En cierto modo, defenderse primero que nada, como reflejo, tiene total sentido. Dejarse afectar por otros lentes para mirar la realidad desde otra perspectiva no es un movimiento cómodo. Nos enseñaron que, para ser un hombre con todas las letras en esta sociedad, no debemos dejar que nadie nos diga cómo hay que hacer las cosas. Se supone que ya sabemos todo. Si no sabemos algo, lo inventamos; si no entendemos algo, lo descartamos. Yo sé, yo puedo, yo me encargo. Si no somos protagonistas, la lucha es ajena. Imagino que debe de haber miles de maneras de desenredar esta madeja. No me entusiasma tanto descubrirlas como estar atento a que no caigamos en la negación.
En este último tiempo hemos escuchado y leído a muchos hombres que perciben que se nos está atacando sólo porque somos varones, que esto es una guerra, que seguro hay intenciones perversas detrás de una denuncia anónima, que dicen que la violencia no tiene género, que hay unas formas legítimas para protestar y otras que no dan, que así no se van a ganar el respeto de nadie, que la intimidad de las personas no debería ser pública nunca, que ya no nos podemos acercar a una mujer porque hay una exagerada susceptibilidad en el aire.
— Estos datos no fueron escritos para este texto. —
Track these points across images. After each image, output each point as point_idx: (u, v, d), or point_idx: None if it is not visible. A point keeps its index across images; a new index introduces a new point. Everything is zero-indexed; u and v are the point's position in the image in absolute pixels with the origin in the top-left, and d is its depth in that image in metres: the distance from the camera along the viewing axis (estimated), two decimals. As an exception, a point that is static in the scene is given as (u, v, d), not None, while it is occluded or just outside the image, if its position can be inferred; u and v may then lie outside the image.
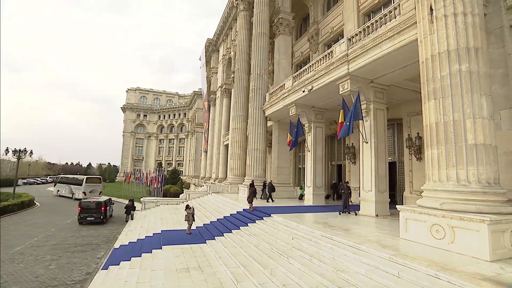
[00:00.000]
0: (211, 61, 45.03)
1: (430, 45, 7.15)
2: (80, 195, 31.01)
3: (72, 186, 34.03)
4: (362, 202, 11.82)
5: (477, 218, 5.47)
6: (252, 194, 13.02)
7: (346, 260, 5.96)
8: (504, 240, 5.55)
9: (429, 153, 7.02)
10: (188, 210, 11.89)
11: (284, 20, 21.84)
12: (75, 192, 32.99)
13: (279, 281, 5.90)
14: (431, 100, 7.03)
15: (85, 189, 31.94)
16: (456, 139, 6.42)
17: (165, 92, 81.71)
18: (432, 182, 6.79)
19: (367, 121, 11.94)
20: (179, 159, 72.86)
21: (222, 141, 36.94)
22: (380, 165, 11.66)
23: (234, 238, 9.80)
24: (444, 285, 4.35)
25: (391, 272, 5.01)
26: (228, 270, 7.18)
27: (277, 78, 21.53)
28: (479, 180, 6.10)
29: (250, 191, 13.14)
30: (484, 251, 5.34)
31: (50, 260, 10.52)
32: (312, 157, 16.13)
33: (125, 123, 75.53)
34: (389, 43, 9.62)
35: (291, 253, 7.10)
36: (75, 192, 32.86)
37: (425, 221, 6.50)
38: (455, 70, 6.62)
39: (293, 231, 8.46)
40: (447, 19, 6.89)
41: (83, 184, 32.42)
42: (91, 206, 17.19)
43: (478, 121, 6.33)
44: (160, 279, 7.05)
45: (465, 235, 5.72)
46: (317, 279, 5.55)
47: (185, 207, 12.27)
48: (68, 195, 33.70)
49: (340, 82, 12.03)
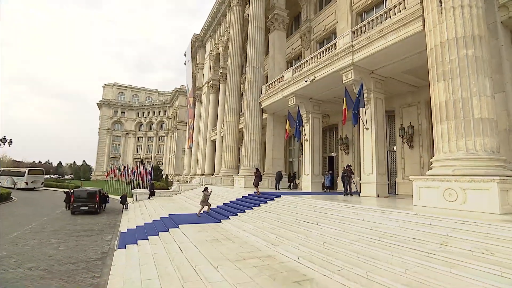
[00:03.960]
0: (197, 57, 44.67)
1: (439, 33, 8.03)
2: (22, 185, 34.54)
3: (15, 177, 36.32)
4: (363, 185, 12.63)
5: (488, 178, 6.33)
6: (258, 179, 13.38)
7: (375, 219, 6.57)
8: (509, 198, 6.45)
9: (438, 128, 7.87)
10: (206, 192, 12.04)
11: (279, 16, 22.48)
12: (17, 182, 35.45)
13: (317, 241, 6.35)
14: (441, 82, 7.89)
15: (27, 179, 35.10)
16: (464, 114, 7.30)
17: (145, 88, 79.28)
18: (442, 153, 7.63)
19: (368, 109, 12.80)
20: (159, 158, 70.99)
21: (208, 137, 36.83)
22: (380, 150, 12.54)
23: (252, 215, 10.12)
24: (472, 227, 5.06)
25: (424, 222, 5.67)
26: (259, 238, 7.51)
27: (272, 72, 22.08)
28: (485, 149, 7.01)
29: (256, 176, 13.49)
30: (494, 207, 6.18)
31: (57, 243, 10.16)
32: (310, 147, 16.82)
33: (101, 119, 72.17)
34: (394, 34, 10.50)
35: (319, 220, 7.59)
36: (17, 182, 35.41)
37: (438, 187, 7.31)
38: (463, 54, 7.54)
39: (313, 205, 8.97)
40: (455, 10, 7.80)
41: (25, 175, 35.38)
42: (85, 195, 16.52)
43: (483, 99, 7.26)
44: (193, 249, 7.21)
45: (476, 195, 6.56)
46: (355, 235, 6.09)
47: (203, 189, 12.41)
48: (11, 185, 35.13)
49: (343, 72, 12.80)
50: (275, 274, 5.05)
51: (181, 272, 5.72)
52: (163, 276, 5.78)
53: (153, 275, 6.07)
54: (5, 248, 9.20)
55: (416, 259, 4.56)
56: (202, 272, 5.45)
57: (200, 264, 5.90)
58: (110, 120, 72.41)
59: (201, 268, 5.67)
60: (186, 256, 6.69)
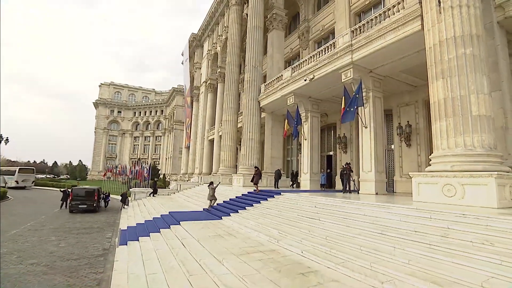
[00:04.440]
0: (194, 56, 44.62)
1: (438, 32, 8.19)
2: (12, 183, 35.32)
3: (6, 176, 36.73)
4: (362, 182, 12.78)
5: (486, 174, 6.48)
6: (258, 177, 13.45)
7: (377, 214, 6.68)
8: (505, 193, 6.61)
9: (437, 125, 8.02)
10: (212, 186, 12.19)
11: (277, 15, 22.60)
12: (8, 181, 35.79)
13: (320, 235, 6.45)
14: (439, 80, 8.05)
15: (18, 178, 36.32)
16: (463, 111, 7.46)
17: (141, 88, 78.88)
18: (441, 150, 7.79)
19: (367, 107, 12.95)
20: (155, 157, 70.69)
21: (206, 136, 36.81)
22: (379, 148, 12.70)
23: (253, 212, 10.19)
24: (472, 220, 5.19)
25: (424, 216, 5.80)
26: (261, 234, 7.59)
27: (270, 71, 22.18)
28: (483, 145, 7.18)
29: (256, 174, 13.56)
30: (492, 201, 6.33)
31: (57, 240, 10.13)
32: (308, 145, 16.94)
33: (98, 119, 71.64)
34: (392, 34, 10.66)
35: (321, 216, 7.69)
36: (8, 181, 35.79)
37: (437, 183, 7.45)
38: (461, 53, 7.70)
39: (313, 201, 9.08)
40: (453, 10, 7.96)
41: (15, 174, 36.59)
42: (83, 193, 16.45)
43: (480, 96, 7.43)
44: (196, 244, 7.26)
45: (474, 190, 6.71)
46: (358, 229, 6.20)
47: (209, 184, 12.58)
48: (2, 184, 34.87)
49: (343, 71, 12.94)
50: (279, 267, 5.13)
51: (186, 266, 5.77)
52: (167, 270, 5.83)
53: (157, 269, 6.12)
54: (5, 245, 9.17)
55: (418, 250, 4.68)
56: (207, 265, 5.51)
57: (204, 258, 5.96)
58: (106, 120, 71.93)
59: (206, 262, 5.73)
60: (190, 251, 6.74)
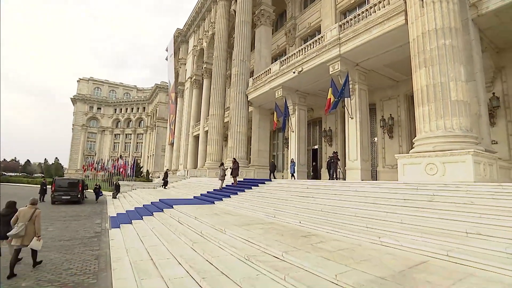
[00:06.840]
0: (179, 52, 44.10)
1: (421, 24, 8.84)
2: None
3: None
4: (348, 171, 13.33)
5: (464, 151, 7.11)
6: (236, 170, 13.64)
7: (367, 189, 7.16)
8: (480, 169, 7.27)
9: (420, 110, 8.64)
10: (223, 167, 12.31)
11: (265, 11, 22.97)
12: None
13: (315, 209, 6.80)
14: (422, 68, 8.68)
15: None
16: (443, 97, 8.11)
17: (122, 84, 76.68)
18: (423, 132, 8.40)
19: (353, 99, 13.55)
20: (137, 155, 68.85)
21: (191, 132, 36.51)
22: (364, 138, 13.33)
23: (245, 196, 10.42)
24: (453, 188, 5.74)
25: (411, 188, 6.37)
26: (258, 212, 7.85)
27: (258, 66, 22.49)
28: (461, 128, 7.84)
29: (234, 167, 13.71)
30: (469, 176, 6.94)
31: (44, 225, 9.82)
32: (296, 137, 17.39)
33: (76, 115, 68.80)
34: (378, 28, 11.29)
35: (314, 195, 8.07)
36: None
37: (420, 163, 8.03)
38: (441, 44, 8.37)
39: (305, 184, 9.46)
40: (434, 4, 8.63)
41: None
42: (67, 184, 15.91)
43: (458, 83, 8.11)
44: (194, 221, 7.38)
45: (453, 168, 7.32)
46: (351, 201, 6.61)
47: (220, 165, 12.64)
48: None
49: (330, 63, 13.47)
50: (282, 232, 5.41)
51: (187, 237, 5.90)
52: (169, 242, 5.94)
53: (157, 242, 6.21)
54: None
55: (409, 212, 5.13)
56: (210, 234, 5.68)
57: (206, 230, 6.12)
58: (85, 116, 69.27)
59: (208, 232, 5.90)
60: (189, 226, 6.87)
Fijate, estamos tensos. Uno de esos es tu amigo; otro, tu padre; uno de esos sos vos. De repente, nada era tan ajeno; de repente, estamos todos ahí; vos, de nuevo gritando, señalando, juzgando y atajándote. Nadie sabe cómo empezaste a hablar de un nosotros. Ya no es un asunto individual. Entrás en calor. Minutos después se te pasa la rabieta y ya no hay colectivo ni pertenencia. No nos encontramos para hablar de estos asuntos entre nosotros, salvo para defendernos de un ataque ficticio. Contamos, por defecto, con la complicidad del otro para preservar y reforzar una hombría estática. Sin embargo, para atravesar el dolor, la tristeza o cualquier otro tipo de preocupación que conecte con nuestra vulnerabilidad, estamos solos. El pacto patriarcal es una de las formas más extrañas de la lealtad.
Este texto está escrito hace meses, esperando que pase el escándalo de turno para esquivar el ruido, pero ese silencio nunca llega. La violencia –nuestras violencias– se multiplica y nos sigue reventando en la cara. Quedarse quieto y en silencio no funciona. ¿Cómo empezamos a pensarnos colectivamente?, ¿cómo nos ayudamos a bajar la guardia?, ¿cómo hacemos para mirarnos a los ojos en paz y sin miedo?, ¿adónde van el afecto que no damos y las lágrimas que no lloramos? Rememorar y convocar al relato que sostenemos sobre nosotros mismos para disputarle el sentido a nuestra propia historia puede ser un ejercicio revelador para nosotros y sanador para todxs.